Definitely. It went 50/50. I was also making songs and finding the right video for it, but I was also finding videos, and making songs. No matter which direction I started, it was always starting with a very visual image in my mind. These are references you definitely hear on the album, because you have some downtempo and atmospheric stuff that’s not designed for the dance floor.
It was Corona time, so I was watching a lot of these old movies. The film scores of this stuff are always so good.
Why did you choose this particular era of films?
That’s also the moment I felt more nostalgic. Being in this eighties sound and having these machines I was really drawn to it. This was always my trademark, that vintage sound, but updated for a modern club use.
Was it about making a new soundtrack for those clips?
I wanted to be active on social media. So, the idea of the album was not initially an album. Everybody was using social media a lot, so I thought let’s find a way to trigger all these senses. I was doing these POVs, and they were working well from my studio. So to give it a different direction, I thought, let’s do some film scores. And that worked really well. It was a good bridge to stay in the picture.
Did it start off as a vague idea and then quickly turn into a strict set of parameters?
It started off with an idea to do three tracks a week for a month, just to give myself a challenge. You make it really explicit, three tracks a week and you get your audience involved. Afterwards, a friend of mine told me; “hey but this is actually an album that you are making.”
I did the whole thing in a month and then after I started making edits of the songs and more recordings and fine-tuning it. For me it’s the closest thing I could get to an album, it’s really just one thing. It was just one concept within this time frame. It was making a picture of that moment of my life and being as close to it as possible. That worked really well.
That record came out on Watergate and you’re close to the people at Watergate. Does it help being in an environment like that for the freedom it presents?

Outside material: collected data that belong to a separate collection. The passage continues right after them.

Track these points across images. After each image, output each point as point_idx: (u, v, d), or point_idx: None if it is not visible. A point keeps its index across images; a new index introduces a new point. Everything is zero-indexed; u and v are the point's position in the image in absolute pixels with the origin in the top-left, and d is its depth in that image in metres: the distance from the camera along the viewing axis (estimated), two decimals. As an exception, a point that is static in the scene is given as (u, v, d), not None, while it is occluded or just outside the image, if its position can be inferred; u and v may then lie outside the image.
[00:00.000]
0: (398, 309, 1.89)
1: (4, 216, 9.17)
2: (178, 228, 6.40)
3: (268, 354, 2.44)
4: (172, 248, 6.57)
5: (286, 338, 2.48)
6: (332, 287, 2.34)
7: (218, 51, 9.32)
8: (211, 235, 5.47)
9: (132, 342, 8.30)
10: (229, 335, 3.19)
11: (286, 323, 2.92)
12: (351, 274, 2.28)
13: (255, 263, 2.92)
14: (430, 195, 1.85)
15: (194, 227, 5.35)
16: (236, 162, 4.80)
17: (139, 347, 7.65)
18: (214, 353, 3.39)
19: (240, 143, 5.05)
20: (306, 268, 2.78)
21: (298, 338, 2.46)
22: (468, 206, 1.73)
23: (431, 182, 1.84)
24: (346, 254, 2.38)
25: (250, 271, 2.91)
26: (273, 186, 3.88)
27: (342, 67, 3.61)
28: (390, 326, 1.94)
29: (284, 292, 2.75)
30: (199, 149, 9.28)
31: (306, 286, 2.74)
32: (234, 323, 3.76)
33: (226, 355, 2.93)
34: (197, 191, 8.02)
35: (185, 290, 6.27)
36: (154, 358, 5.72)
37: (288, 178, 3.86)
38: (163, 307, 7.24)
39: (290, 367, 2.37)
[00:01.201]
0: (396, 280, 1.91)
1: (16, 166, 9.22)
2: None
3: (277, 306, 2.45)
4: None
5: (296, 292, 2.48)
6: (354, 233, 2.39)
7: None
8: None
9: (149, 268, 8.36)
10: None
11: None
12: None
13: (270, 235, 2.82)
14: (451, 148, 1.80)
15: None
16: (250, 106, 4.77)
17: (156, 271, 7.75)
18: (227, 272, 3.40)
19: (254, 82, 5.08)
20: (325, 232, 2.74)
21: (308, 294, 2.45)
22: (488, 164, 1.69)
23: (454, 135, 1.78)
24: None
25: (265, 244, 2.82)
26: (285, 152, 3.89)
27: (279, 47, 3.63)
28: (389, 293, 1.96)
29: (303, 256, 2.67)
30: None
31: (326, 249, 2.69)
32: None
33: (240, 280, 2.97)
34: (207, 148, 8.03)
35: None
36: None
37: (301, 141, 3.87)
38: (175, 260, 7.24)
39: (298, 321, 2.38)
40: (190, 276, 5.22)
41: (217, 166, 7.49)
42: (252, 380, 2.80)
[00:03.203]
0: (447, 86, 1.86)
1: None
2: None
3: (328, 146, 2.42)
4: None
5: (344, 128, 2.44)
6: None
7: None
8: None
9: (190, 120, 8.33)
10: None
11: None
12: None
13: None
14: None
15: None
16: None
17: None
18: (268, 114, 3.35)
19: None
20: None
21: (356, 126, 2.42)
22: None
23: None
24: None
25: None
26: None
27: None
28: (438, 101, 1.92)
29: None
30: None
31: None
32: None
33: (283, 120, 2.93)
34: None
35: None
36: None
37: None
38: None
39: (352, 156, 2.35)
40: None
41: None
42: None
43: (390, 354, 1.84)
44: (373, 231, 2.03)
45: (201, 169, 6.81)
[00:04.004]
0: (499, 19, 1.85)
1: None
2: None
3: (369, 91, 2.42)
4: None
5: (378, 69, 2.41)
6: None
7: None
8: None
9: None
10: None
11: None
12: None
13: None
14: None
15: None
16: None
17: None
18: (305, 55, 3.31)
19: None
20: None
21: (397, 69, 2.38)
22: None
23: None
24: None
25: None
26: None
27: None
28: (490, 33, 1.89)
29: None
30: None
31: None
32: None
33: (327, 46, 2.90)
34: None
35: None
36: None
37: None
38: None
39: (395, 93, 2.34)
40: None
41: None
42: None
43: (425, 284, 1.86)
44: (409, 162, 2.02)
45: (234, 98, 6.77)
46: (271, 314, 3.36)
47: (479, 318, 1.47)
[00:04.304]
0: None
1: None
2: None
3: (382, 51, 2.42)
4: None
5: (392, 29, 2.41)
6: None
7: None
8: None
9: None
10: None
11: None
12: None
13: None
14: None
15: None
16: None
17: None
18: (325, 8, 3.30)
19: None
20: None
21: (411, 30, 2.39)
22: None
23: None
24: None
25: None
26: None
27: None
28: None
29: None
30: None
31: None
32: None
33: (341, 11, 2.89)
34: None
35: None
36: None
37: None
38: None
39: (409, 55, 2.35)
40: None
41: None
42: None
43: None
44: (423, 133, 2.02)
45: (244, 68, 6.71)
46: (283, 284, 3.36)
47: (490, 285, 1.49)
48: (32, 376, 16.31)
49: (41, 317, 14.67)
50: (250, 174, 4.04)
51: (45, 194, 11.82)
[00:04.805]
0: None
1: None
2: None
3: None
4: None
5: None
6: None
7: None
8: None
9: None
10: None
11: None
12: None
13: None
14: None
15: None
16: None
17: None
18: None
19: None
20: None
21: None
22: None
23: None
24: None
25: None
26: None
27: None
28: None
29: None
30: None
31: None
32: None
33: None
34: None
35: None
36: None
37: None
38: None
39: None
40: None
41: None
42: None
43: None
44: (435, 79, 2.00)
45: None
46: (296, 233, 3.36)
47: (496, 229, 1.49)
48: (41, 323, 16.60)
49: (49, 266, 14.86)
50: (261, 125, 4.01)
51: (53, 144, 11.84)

I actually wanted to release it myself via bandcamp. It was a bit rougher at the time. Alex (from Watergate) was like: “why don’t work at it a bit more and you can release it via Watergate.” Then they wanted to give it the proper attention with gatefold vinyl, artwork and the whole thing became much bigger. They just heard the album and they said let’s do the album together.
How did they feel being that person working in the background, working on the technical aspects, to being an artist on the label?
Now, I don’t do the technician job anymore; I stopped about two years ago. When I joined the agency, I told them I didn’t want to be a technician anymore, because my intention was that this was always my way into the music scene in Berlin. I’m still very closely connected to the club. If I’m in Berlin, I visit the club at least once a week. It’s a bit of a second home.
What effect has being a technician had on what you do as a DJ in other clubs?
I don’t think it’s affected the type of music that I play. What I think is really important is the sound in the DJ booth, and I notice these things. At Watergate we had a very high standard of what we would like to meet. This is also contributing to the best possible outcome for a club and the artist. I notice that this is not common. You see it from both sides now and I have my eyes open.
I’m sure you’ll enjoy playing at Jaeger then.
Yes, I’ve seen videos of this very nice DJ booth which is also very dedicated to sound. I’m looking forward to that.